Your genes determine how fast your metabolism works and how you process the calories you consume, which, in turn, determines how much fat you have around your abdomen and, to a significant degree, how much you weigh. Genetics are also responsible for how your body processes medications, whether you’ll experience side effects from a particular drug, what dose you require, and whether the drug will be effective at all.
Your genetic makeup even determines your basic personality traits, such as whether you’re a risk-taker, shy or outgoing, how you handle stress, and even if you’re more inclined to keep anger bottled up or let it out. Some traits, such as eye and hair colour, are determined entirely by genetic inheritance.
For other characteristics, such as intelligence and height, your genes define the range of possibilities, and non-genetic factors, such as your education and lifestyle, determine where you ultimately fall within that range.
For example, your genes may dictate that your adult height will be between 5 feet 8 inches and 5 feet 11 inches, but your actual adult height is also determined by non-genetic factors, such as the kind of nutrition you receive while growing up.
Most importantly, your genes, either in whole or in part, determine whether you are at risk for specific diseases. Even your risk of contracting infectious diseases, ranging from the flu to HIV, is determined partly by your genes.

Preventive medicine is the component that makes genetic testing actionable

With the completion of the Human Genome Project and the advent of the powerful technologies now available for DNA testing, scientists have the ability to decode and analyse your genetic makeup and predict what diseases you are at risk for developing. But unless your genetic information is made actionable, your decoded genome is no more useful than a high-tech paperweight.

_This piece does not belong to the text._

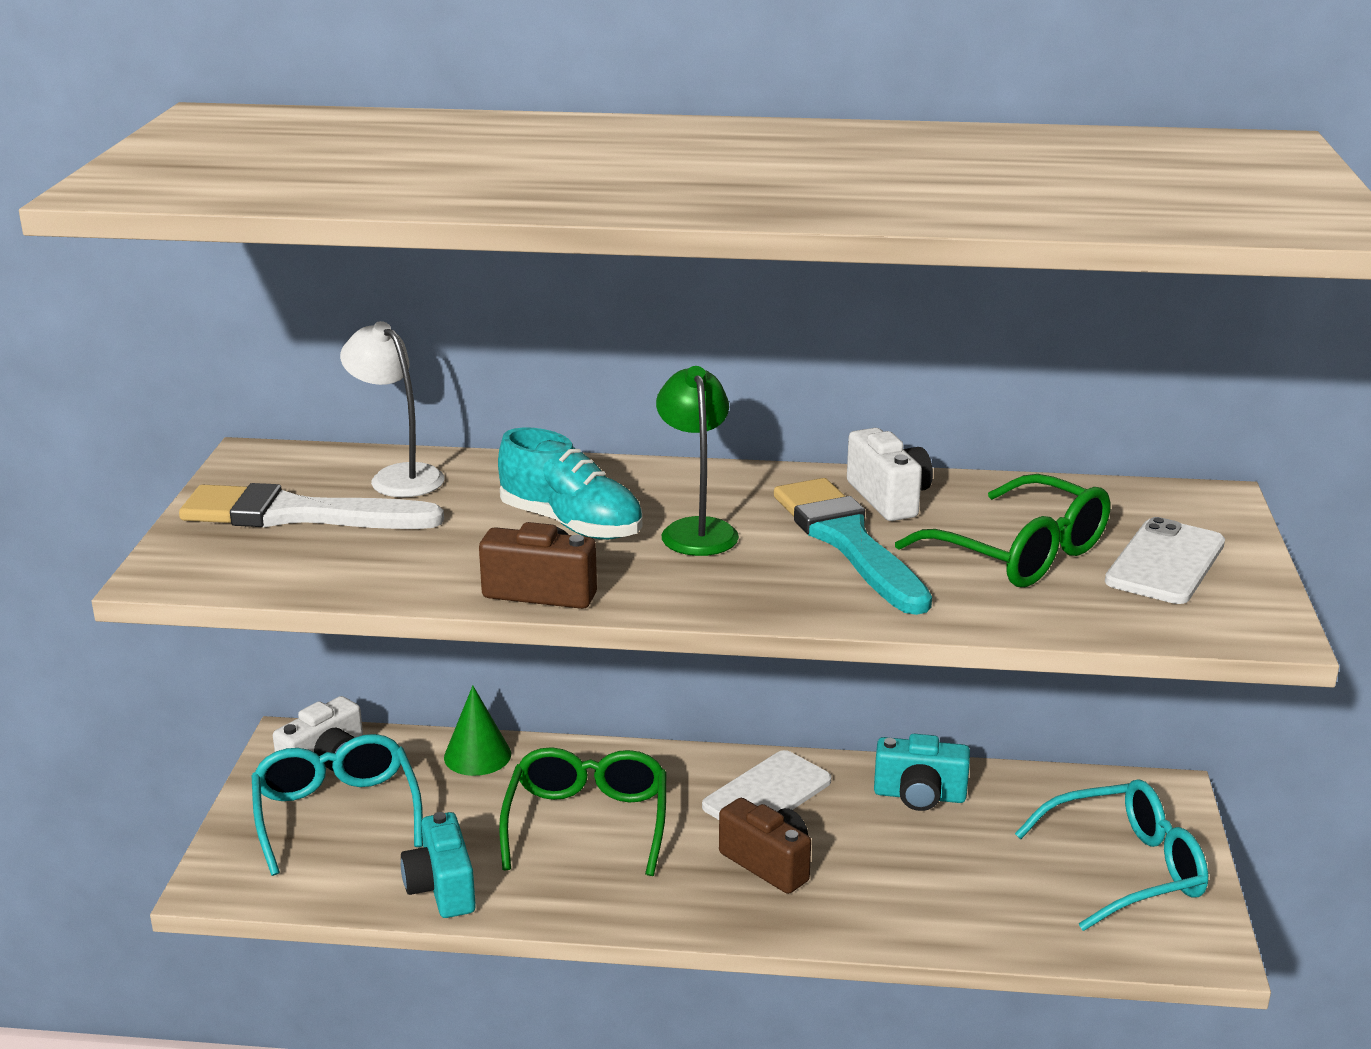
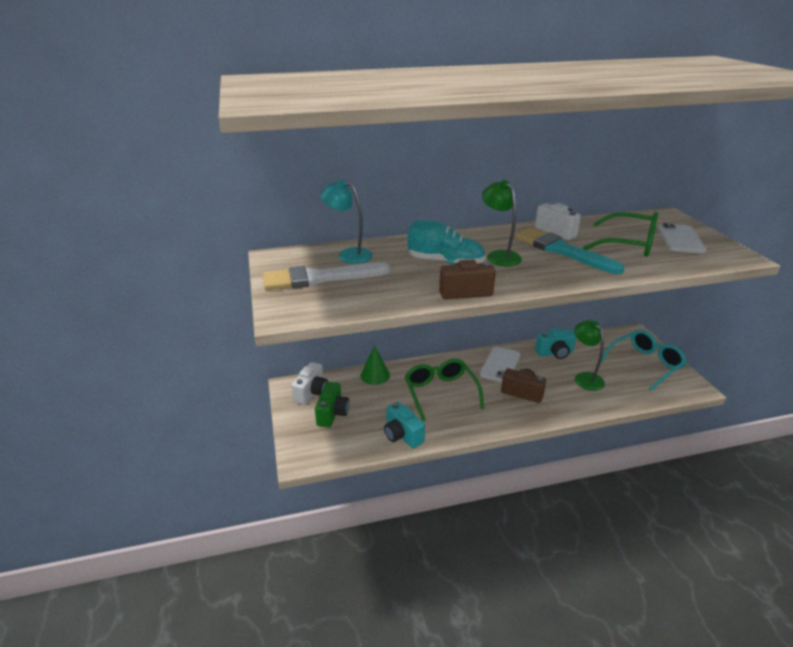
camera: 20 degrees left, 5 degrees up
(336, 813) = (332, 413): turquoise glasses -> green camera
(398, 476) = (348, 254): white lamp -> turquoise lamp
(944, 865) = (585, 378): none -> green lamp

Preventive medicine is the component that makes DNA testing actionable, and it is a new medical speciality. When a physician believes that a patient needs a radiological examination such as an MRI or a CAT scan, they refer the patient to a doctor specifically trained in radiology to perform the test.

The radiologist then reads this test and supplies the referring physician with a written report. The report is what makes the test actionable for the physician—which is exactly what predictive medicine does in the field of genetics. Physicians can integrate predictive medicine services into their practice just as they do radiologic exams and laboratory tests.
The DNA report provides an analysis that identifies the patient’s risk for various diseases and specifies preventive measures that have been shown to decrease the risk or minimise the impact of those diseases. Even the preventive measures themselves can now be genetically tailored to your DNA.
When your doctor receives your genetic report, they can work with you to take actions that will minimise your risk and perhaps even prevent you from ever developing the diseases for which you are at risk. Keep this in mind: Just because you have a gene that increases your risk for a particular disease does not necessarily mean you have or will ever contract the disease.
What it does mean is that your genes predispose you to that disease. But you might also find out that you do not have any of the genes associated with a particular disease. For example, if you find you do not have any harmful changes in the genes BRCA1, BRCA2, CHEK2, ATM, and FGFR2, all of which are linked to breast cancer, you might feel significant relief. You may even discover that you have a beneficial genetic makeup that protects you from and lowers your risk of certain diseases.